Articolo Pubblicato il 11 dicembre, 2019 alle 12:35.

In ballo non solo quello della difesa dell’omicida, ma anche su quello ai fini civili dei congiunti della vittima e il ricorso del Pm che punta invece a inasprire la pena

Grande attesa per il processo d’appello per l’omicidio di Maria Archetta Mennella, che sarà celebrato giovedì 12 dicembre 2019, dalle ore 9, presso la Corte d’Assise d’Appello di Venezia, in aula bunker a Mestre: dopo l’udienza in camera di consiglio, salvo imprevisti la sentenza verrà pronunciata nella stessa giornata. Sarà presente anche Giuseppina, la sorella della vittima.

E’ confermato che la prima Corte Penale delibererà su tutto, non solo sull’appello proposto dall’ex coniuge e omicida della vittima, il pizzaiolo torrese Antonio Ascione, contro la pur “leggera” e contestata condanna a soli vent’anni di reclusione, che sta scontando presso la casa circondariale di Venezia, inflittagli dal giudice del Tribunale lagunare, dott. Massimo Vicinanza, il 4 ottobre 2018. Obiettivo della difesa dell’imputato, ottenere un ulteriore ribasso della pena tramite il riconoscimento delle attenuanti generiche, escluse in primo grado, e l’esclusione dell’aggravante della “minorata difesa”, per quanto pienamente acclarata e riconosciuta nel primo verdetto: la trentottenne originaria di Torre del Greco quel maledetto 23 luglio 2017, nella sua casa di Musile di Piave, nel Veneziano, dove si stava ricostruendo una vita dopo la separazione da quel marito violento e possessivo, è stata accoltellata all’alba mentre si trovava ancora a letto.

La Corte d’Appello dovrà esprimersi anche sul ricorso – dal tenore diametralmente opposto – in Cassazione contro la sentenza di primo grado presentato all’indomani del verdetto dal Pubblico Ministero titolare del procedimento penale, il dott. Raffaele Incardona, e “convertito” appunto in appello, come previsto dall’art. 580 del Codice di Procedura penale. Il Sostituto procuratore punta invece a inasprire la condanna cassando la parte della sentenza che ha escluso l’aggravante dei futili motivi, come ha fatto per quella della premeditazione, determinando così la riduzione di pena dall’ergastolo a trent’anni, divenuti poi venti con la scelta dell’abbreviato: rito che peraltro oggi, con la nuova legge, intervenuta però troppo tardi, non si potrebbe più richiedere per l’omicidio aggravato. Per il giudice, Ascione avrebbe agito per ragioni sì di gelosia ma determinate dal fatto che la moglie aveva intrapreso una nuova relazione e, quindi, collegate solo a un desiderio (infranto) di vita comune, seppur abnorme. Per la Procura, invece, la sua gelosia era di natura “punitiva” ed espressione di possesso e dominio nei confronti della vittima, rientrando dunque appieno nella casistica dei futili motivi delineata dalla giurisprudenza della Suprema Corte.

Non solo.
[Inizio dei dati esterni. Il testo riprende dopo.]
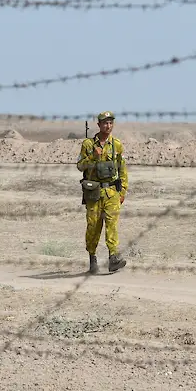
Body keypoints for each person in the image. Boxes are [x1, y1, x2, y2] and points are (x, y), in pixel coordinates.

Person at [77, 111, 129, 274]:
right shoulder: (88, 144)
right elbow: (80, 166)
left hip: (112, 192)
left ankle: (113, 258)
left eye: (111, 123)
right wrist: (93, 156)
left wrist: (123, 191)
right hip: (94, 192)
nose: (108, 126)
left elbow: (122, 169)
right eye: (105, 123)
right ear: (98, 125)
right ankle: (92, 257)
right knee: (93, 226)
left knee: (112, 226)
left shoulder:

Si deciderà anche sull’appello presentato dai familiari della vittima attraverso l’Avvocato del Foro di Padova, prof. Alberto Berardi, che li assiste con la collaborazione di Studio3a-Valore S.p.A., società specializzata a livello nazionale nel risarcimento danni e nella tutela dei diritti dei cittadini, ed in particolare dell’area manager e responsabile della sede di San Donà di Piave, Riccardo Vizzi. L’avv. Berardi, infatti, ha a sua volta appellato la sentenza di primo grado, ai soli fini civili (non essendogli dato di ricorrere in sede penale), chiedendo un risarcimento più equo e dignitoso. A fronte di una richiesta di 300mila euro per i due figli minori di Mariarca, 200mila per la mamma e 100mila euro per ciascuna delle quattro sorelle e il fratello, nella sentenza il dott. Vicinanza ha indicato una provvisionale immediatamente esecutiva di soli 50mila euro per i figli, 30mila per la mamma e 20mila per le sorelle e il fratello. Berardi chiede al Giudice dell’Appello di disporre una provvisionale calcolata quanto meno secondo l’ammontare minimo previsto per i reati colposi dalle tabelle valide per il 2018 dell’Osservatorio sulla Giustizia civile di Milano, punto di riferimento nazionale per la liquidazione del danno non patrimoniale derivante da perdita del congiunto. E che peraltro prevede un aumento degli importi oltre il massimo in caso di illecito commesso con dolo, come nello specifico.

Nonostante la grande amarezza provata finora, i familiari di Mariarca vogliono sperare ancora nella giustizia e confidano che quanto meno la pena inflitta non subisca ulteriori riduzioni e soprattutto che sia certa, che cioè venga scontata integralmente, senza sconti.